Gevo is a leading renewable technology, chemical products, and next generation biofuels company. Gevo has developed proprietary technology that uses a combination of synthetic biology, metabolic engineering, chemistry and chemical engineering to focus primarily on the production of isobutanol, as well as related products from renewable feedstocks. Gevo's strategy is to commercialize biobased alternatives to petroleum-based products to allow for the optimization of fermentation facilities' assets, with the ultimate goal of maximizing cash flows from the operation of those assets. Gevo produces isobutanol, ethanol and high-value animal feed at its fermentation plant in Luverne, Minn. Gevo has also developed technology to produce hydrocarbon products from renewable alcohols. Gevo currently operates a biorefinery in Silsbee, Texas, in collaboration with South Hampton Resources Inc., to produce renewable jet fuel, octane, and ingredients for plastics like polyester. Gevo has a marquee list of partners including The Coca-Cola Company, Toray Industries Inc. and Total SA, among others. Gevo is committed to a sustainable bio-based economy that meets society's needs for plentiful food and clean air and water.

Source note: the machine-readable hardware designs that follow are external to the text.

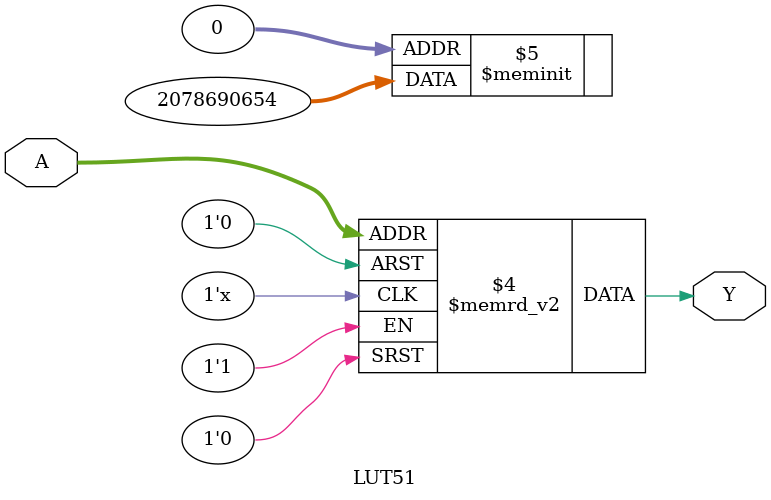
<source format=v>
/*
/*Si implementi la funzione combinatoria a 5 ingressi (A4, . . . , A0 ) e con uscita Y ad 1 bit il cui
OFF set è il seguente insieme di mintermini:
{m0,m5,m7 ,m9 ,m12 ,m13 ,m15 ,m16,m19,m20,m26 ,m31 }.
Si effettui sia un’implementazione che utilizza le funzioni booleane per definire l’uscita, sia
un’implementazione che utilizza il costrutto case. Si verifichi il funzionamento del circuito
mediante simulazione.
Il circuito può essere sperimentato con la scheda DE0, collegando gli ingressi a 4 interrut-
tori e un pulsante e l’uscita su uno dei LED.*/

module LUT51 (A,Y);
    input wire [4:0] A;
    output reg Y;

    always @(A) begin
        case(A)
            5'd0, 5'd5, 5'd7, 5'd9, 5'd12, 5'd13, 5'd15, 5'd16, 5'd19, 5'd20, 5'd26, 5'd31 : Y <= 1'b0;
            default: Y <= 1'b1;
        endcase
    end
endmodule
</source>
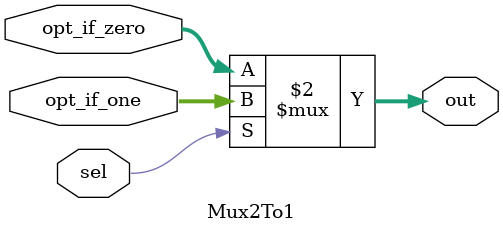
<source format=v>
parameter INPUT_SIZE = 32;

module Mux2To1(
    opt_if_zero, opt_if_one, sel,
    out
);
    input sel;
    input [INPUT_SIZE - 1:0] opt_if_zero;
    input [INPUT_SIZE - 1:0] opt_if_one;    

    output [INPUT_SIZE - 1:0] out;

    assign out = (sel == 1'b1) ? opt_if_one : opt_if_zero;

endmodule
</source>
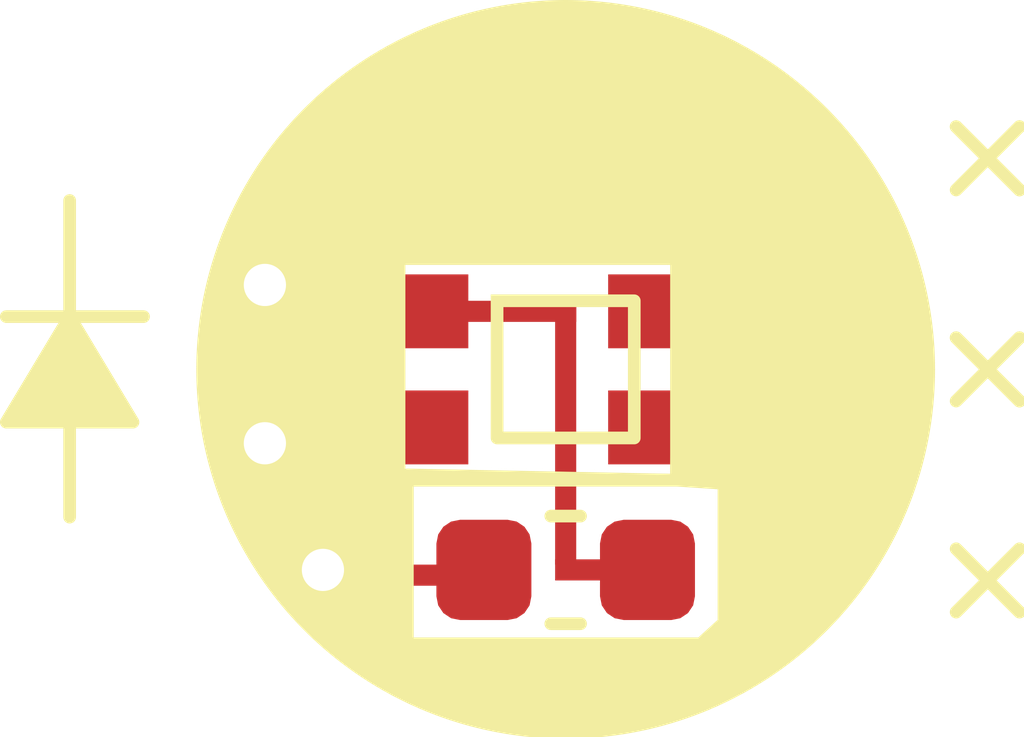
<source format=kicad_pcb>
(kicad_pcb
	(version 20241229)
	(generator "pcbnew")
	(generator_version "9.0")
	(general
		(thickness 1.6)
		(legacy_teardrops no)
	)
	(paper "A4")
	(layers
		(0 "F.Cu" signal)
		(2 "B.Cu" signal)
		(9 "F.Adhes" user "F.Adhesive")
		(11 "B.Adhes" user "B.Adhesive")
		(13 "F.Paste" user)
		(15 "B.Paste" user)
		(5 "F.SilkS" user "F.Silkscreen")
		(7 "B.SilkS" user "B.Silkscreen")
		(1 "F.Mask" user)
		(3 "B.Mask" user)
		(17 "Dwgs.User" user "User.Drawings")
		(19 "Cmts.User" user "User.Comments")
		(21 "Eco1.User" user "User.Eco1")
		(23 "Eco2.User" user "User.Eco2")
		(25 "Edge.Cuts" user)
		(27 "Margin" user)
		(31 "F.CrtYd" user "F.Courtyard")
		(29 "B.CrtYd" user "B.Courtyard")
		(35 "F.Fab" user)
		(33 "B.Fab" user)
		(39 "User.1" user)
		(41 "User.2" user)
		(43 "User.3" user)
		(45 "User.4" user)
	)
	(setup
		(pad_to_mask_clearance 0)
		(allow_soldermask_bridges_in_footprints no)
		(tenting front back)
		(pcbplotparams
			(layerselection 0x00000000_00000000_55555555_5755f5ff)
			(plot_on_all_layers_selection 0x00000000_00000000_00000000_00000000)
			(disableapertmacros no)
			(usegerberextensions no)
			(usegerberattributes yes)
			(usegerberadvancedattributes yes)
			(creategerberjobfile yes)
			(dashed_line_dash_ratio 12.000000)
			(dashed_line_gap_ratio 3.000000)
			(svgprecision 4)
			(plotframeref no)
			(mode 1)
			(useauxorigin no)
			(hpglpennumber 1)
			(hpglpenspeed 20)
			(hpglpendiameter 15.000000)
			(pdf_front_fp_property_popups yes)
			(pdf_back_fp_property_popups yes)
			(pdf_metadata yes)
			(pdf_single_document no)
			(dxfpolygonmode yes)
			(dxfimperialunits yes)
			(dxfusepcbnewfont yes)
			(psnegative no)
			(psa4output no)
			(plot_black_and_white yes)
			(sketchpadsonfab no)
			(plotpadnumbers no)
			(hidednponfab no)
			(sketchdnponfab yes)
			(crossoutdnponfab yes)
			(subtractmaskfromsilk no)
			(outputformat 1)
			(mirror no)
			(drillshape 1)
			(scaleselection 1)
			(outputdirectory "")
		)
	)
	(net 0 "")
	(footprint "SiPM:S14160-1315PS_dimple_silkscreen_with_capacitor" (layer "F.Cu") (at 96.5 86))
	(embedded_fonts no)
)

</source>
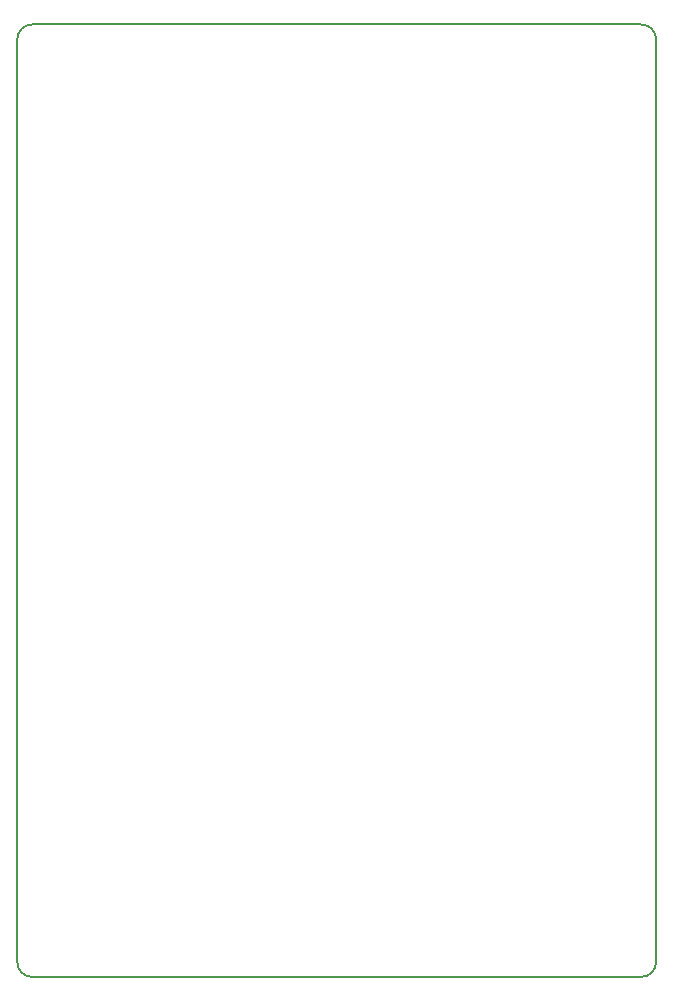
<source format=gbr>
G04 #@! TF.GenerationSoftware,KiCad,Pcbnew,(5.0.1)-4*
G04 #@! TF.CreationDate,2019-05-18T18:43:15-06:00*
G04 #@! TF.ProjectId,Brakelight_Shutdown_BSPD,4272616B656C696768745F5368757464,rev?*
G04 #@! TF.SameCoordinates,Original*
G04 #@! TF.FileFunction,Profile,NP*
%FSLAX46Y46*%
G04 Gerber Fmt 4.6, Leading zero omitted, Abs format (unit mm)*
G04 Created by KiCad (PCBNEW (5.0.1)-4) date 5/18/2019 6:43:15 PM*
%MOMM*%
%LPD*%
G01*
G04 APERTURE LIST*
%ADD10C,0.200000*%
G04 APERTURE END LIST*
D10*
X214630000Y-126365000D02*
G75*
G02X213360000Y-127635000I-1270000J0D01*
G01*
X161798000Y-46990000D02*
X213360000Y-46990000D01*
X160528000Y-126365000D02*
X160528000Y-48260000D01*
X213360000Y-46990000D02*
G75*
G02X214630000Y-48260000I0J-1270000D01*
G01*
X213360000Y-127635000D02*
X161798000Y-127635000D01*
X214630000Y-48260000D02*
X214630000Y-126365000D01*
X160528000Y-48260000D02*
G75*
G02X161798000Y-46990000I1270000J0D01*
G01*
X161798000Y-127635000D02*
G75*
G02X160528000Y-126365000I0J1270000D01*
G01*
M02*

</source>
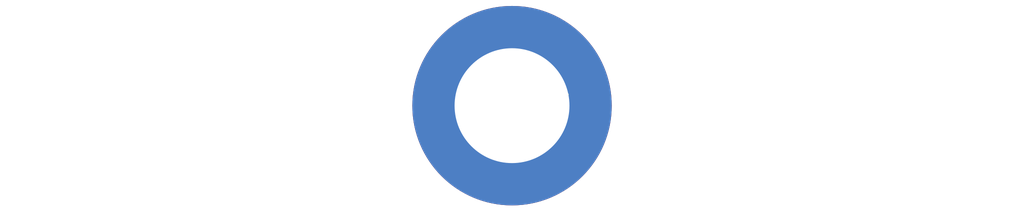
<source format=kicad_pcb>
(kicad_pcb (version 20240108) (generator pcbnew)

  (general
    (thickness 1.6)
  )

  (paper "A4")
  (layers
    (0 "F.Cu" signal)
    (31 "B.Cu" signal)
    (32 "B.Adhes" user "B.Adhesive")
    (33 "F.Adhes" user "F.Adhesive")
    (34 "B.Paste" user)
    (35 "F.Paste" user)
    (36 "B.SilkS" user "B.Silkscreen")
    (37 "F.SilkS" user "F.Silkscreen")
    (38 "B.Mask" user)
    (39 "F.Mask" user)
    (40 "Dwgs.User" user "User.Drawings")
    (41 "Cmts.User" user "User.Comments")
    (42 "Eco1.User" user "User.Eco1")
    (43 "Eco2.User" user "User.Eco2")
    (44 "Edge.Cuts" user)
    (45 "Margin" user)
    (46 "B.CrtYd" user "B.Courtyard")
    (47 "F.CrtYd" user "F.Courtyard")
    (48 "B.Fab" user)
    (49 "F.Fab" user)
    (50 "User.1" user)
    (51 "User.2" user)
    (52 "User.3" user)
    (53 "User.4" user)
    (54 "User.5" user)
    (55 "User.6" user)
    (56 "User.7" user)
    (57 "User.8" user)
    (58 "User.9" user)
  )

  (setup
    (pad_to_mask_clearance 0)
    (pcbplotparams
      (layerselection 0x00010fc_ffffffff)
      (plot_on_all_layers_selection 0x0000000_00000000)
      (disableapertmacros false)
      (usegerberextensions false)
      (usegerberattributes false)
      (usegerberadvancedattributes false)
      (creategerberjobfile false)
      (dashed_line_dash_ratio 12.000000)
      (dashed_line_gap_ratio 3.000000)
      (svgprecision 4)
      (plotframeref false)
      (viasonmask false)
      (mode 1)
      (useauxorigin false)
      (hpglpennumber 1)
      (hpglpenspeed 20)
      (hpglpendiameter 15.000000)
      (dxfpolygonmode false)
      (dxfimperialunits false)
      (dxfusepcbnewfont false)
      (psnegative false)
      (psa4output false)
      (plotreference false)
      (plotvalue false)
      (plotinvisibletext false)
      (sketchpadsonfab false)
      (subtractmaskfromsilk false)
      (outputformat 1)
      (mirror false)
      (drillshape 1)
      (scaleselection 1)
      (outputdirectory "")
    )
  )

  (net 0 "")

  (footprint "MountingHole_5.3mm_M5_DIN965_Pad_TopBottom" (layer "F.Cu") (at 0 0))

)

</source>
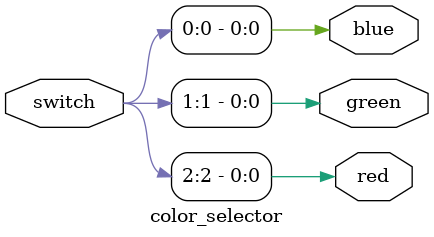
<source format=sv>
`timescale 1ns / 1ps

module color_selector (
    output logic red,
    output logic green,
    output logic blue,
    input logic [2:0] switch
);

    assign {red, green, blue} = switch;
    
endmodule
</source>
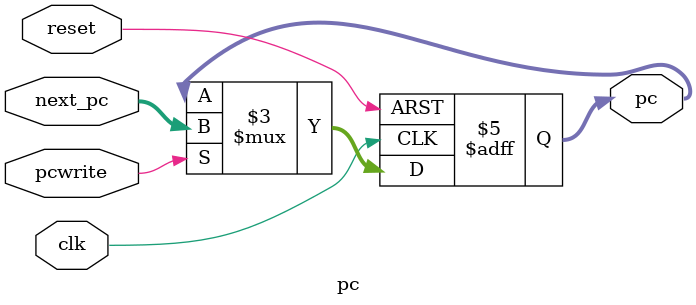
<source format=v>
module pc(
    input clk,
	input reset,
	input pcwrite,
	input [18:0] next_pc,
	output reg [18:0] pc
);  
    always @ (posedge clk or posedge reset) begin
	    if (reset) begin
		    pc = 19'b0;
		end
		else if (pcwrite) begin
		    pc = next_pc;
		end
	end 
	
	
endmodule
</source>
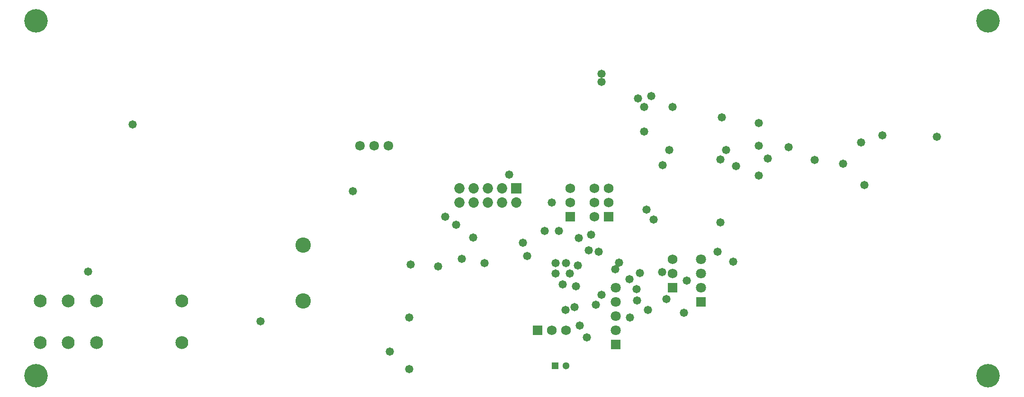
<source format=gbs>
G04*
G04 #@! TF.GenerationSoftware,Altium Limited,Altium Designer,23.2.1 (34)*
G04*
G04 Layer_Color=16711935*
%FSLAX44Y44*%
%MOMM*%
G71*
G04*
G04 #@! TF.SameCoordinates,88D0D14B-AD0B-4371-A2B6-2D90086A33F9*
G04*
G04*
G04 #@! TF.FilePolarity,Negative*
G04*
G01*
G75*
%ADD52C,2.7432*%
%ADD53C,1.8032*%
%ADD54R,1.8032X1.8032*%
%ADD55C,2.3032*%
%ADD56C,1.7532*%
%ADD57R,1.7532X1.7532*%
%ADD58R,1.7532X1.7532*%
%ADD59R,1.3000X1.3000*%
%ADD60C,1.3000*%
%ADD61C,1.7222*%
%ADD62R,1.8532X1.8532*%
%ADD63C,1.8532*%
%ADD64C,4.2032*%
%ADD65C,1.4732*%
D52*
X502920Y159080D02*
D03*
Y259080D02*
D03*
D53*
X1061720Y132080D02*
D03*
Y106680D02*
D03*
Y157480D02*
D03*
Y182880D02*
D03*
X1214120Y233680D02*
D03*
Y208280D02*
D03*
Y182880D02*
D03*
D54*
X1061720Y81280D02*
D03*
X1214120Y157480D02*
D03*
D55*
X285750Y159420D02*
D03*
X133150D02*
D03*
X82750D02*
D03*
X32350D02*
D03*
Y84420D02*
D03*
X82750D02*
D03*
X133150D02*
D03*
X285750D02*
D03*
D56*
X1023620Y360680D02*
D03*
Y335280D02*
D03*
Y309880D02*
D03*
X1049020Y360680D02*
D03*
Y335280D02*
D03*
X980440Y360680D02*
D03*
Y335280D02*
D03*
X972820Y106680D02*
D03*
X947420D02*
D03*
X1163320Y233680D02*
D03*
Y208280D02*
D03*
D57*
X1049020Y309880D02*
D03*
X980440D02*
D03*
X1163320Y182880D02*
D03*
D58*
X922020Y106680D02*
D03*
D59*
X952820Y43180D02*
D03*
D60*
X972820D02*
D03*
D61*
X654920Y436880D02*
D03*
X629920D02*
D03*
X603920D02*
D03*
D62*
X883920Y360680D02*
D03*
D63*
Y335280D02*
D03*
X858520Y360680D02*
D03*
Y335280D02*
D03*
X833120Y360680D02*
D03*
Y335280D02*
D03*
X807720Y360680D02*
D03*
Y335280D02*
D03*
X782320Y360680D02*
D03*
Y335280D02*
D03*
D64*
X25400Y25400D02*
D03*
X1727200D02*
D03*
Y660400D02*
D03*
X25400D02*
D03*
D65*
X1271270Y229870D02*
D03*
X1243330Y247650D02*
D03*
X591820Y355600D02*
D03*
X1248410Y299720D02*
D03*
X946963Y335280D02*
D03*
X960120Y284480D02*
D03*
X1248410Y412750D02*
D03*
X995680Y271780D02*
D03*
X979401Y208280D02*
D03*
X993891Y222769D02*
D03*
X990328Y185928D02*
D03*
X972704Y227446D02*
D03*
X966470Y189230D02*
D03*
X953654Y208396D02*
D03*
X953759Y227352D02*
D03*
X826770Y227330D02*
D03*
X744220Y220980D02*
D03*
X1017154Y278246D02*
D03*
X1112520Y506730D02*
D03*
X1125220Y525780D02*
D03*
X1036320Y170180D02*
D03*
X902970Y240030D02*
D03*
X1468120Y405130D02*
D03*
X1537970Y455930D02*
D03*
X1499870Y442976D02*
D03*
X1036320Y551180D02*
D03*
X1036053Y565401D02*
D03*
X1188720Y195580D02*
D03*
X1417320Y411480D02*
D03*
X1506220Y367030D02*
D03*
X1163320Y506730D02*
D03*
X1112520Y462280D02*
D03*
X1258561Y429269D02*
D03*
X118110Y212090D02*
D03*
X1151890Y162560D02*
D03*
X1085850Y198120D02*
D03*
X1012952Y250190D02*
D03*
X1031240Y247650D02*
D03*
X1144270Y210820D02*
D03*
X1067673Y228203D02*
D03*
X1104806Y209296D02*
D03*
X1060450Y215900D02*
D03*
X1026160Y152400D02*
D03*
X996950Y115570D02*
D03*
X1009766Y93864D02*
D03*
X988060Y148590D02*
D03*
X971550Y143510D02*
D03*
X1098550Y180340D02*
D03*
X1099820Y160020D02*
D03*
X1086612Y129688D02*
D03*
X1118870Y143510D02*
D03*
X1183502Y138060D02*
D03*
X426720Y123190D02*
D03*
X934720Y284480D02*
D03*
X198120Y474980D02*
D03*
X1156970Y429768D02*
D03*
X1250950Y487680D02*
D03*
X1101090Y521462D02*
D03*
X786384Y234264D02*
D03*
X1276096Y400558D02*
D03*
X1317498Y384048D02*
D03*
X1332992Y414570D02*
D03*
X1370838Y434848D02*
D03*
X1635252Y453390D02*
D03*
X870966Y385318D02*
D03*
X691896Y37380D02*
D03*
Y130048D02*
D03*
X694944Y224630D02*
D03*
X806704Y272796D02*
D03*
X1116588Y322580D02*
D03*
X1145286Y402590D02*
D03*
X1129284Y304904D02*
D03*
X1316736Y436880D02*
D03*
Y477266D02*
D03*
X775970Y295910D02*
D03*
X756920Y309880D02*
D03*
X657860Y68326D02*
D03*
X895604Y263652D02*
D03*
M02*

</source>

Certain statements in this press release may constitute "forward-looking statements" within the meaning of the Private Securities Litigation Reform Act of 1995. These forward-looking statements relate to a variety of matters, including, without limitation, statements related to the anticipated cost of isobutanol production, expected isobutanol production levels, anticipated EBITDA burn rates, estimates of the timing and costs of capital expenditures at the Luverne plant, the future market for isobutanol and its derivative products, the future selling price of isobutanol, the receipt approvals and certification for the sale of isobutanol and its derivative products, the development of partnerships, customer relationships and licensing agreements, and other statements that are not purely statements of historical fact. These forward-looking statements are made on the basis of the current beliefs, expectations and assumptions of the management of Gevo and are subject to significant risks and uncertainty. Investors are cautioned not to place undue reliance on any such forward-looking statements. All such forward-looking statements speak only as of the date they are made, and Gevo undertakes no obligation to update or revise these statements, whether as a result of new information, future events or otherwise. Although Gevo believes that the expectations reflected in these forward-looking statements are reasonable, these statements involve many risks and uncertainties that may cause actual results to differ materially from what may be expressed or implied in these forward-looking statements. For a further discussion of risks and uncertainties that could cause actual results to differ from those expressed in these forward-looking statements, as well as risks relating to the business of Gevo in general, see the risk disclosures in the Annual Report on Form 10-K of Gevo for the year ended December 31, 2014, as amended, and in subsequent reports on Forms 10-Q and 8-K and other filings made with the SEC by Gevo.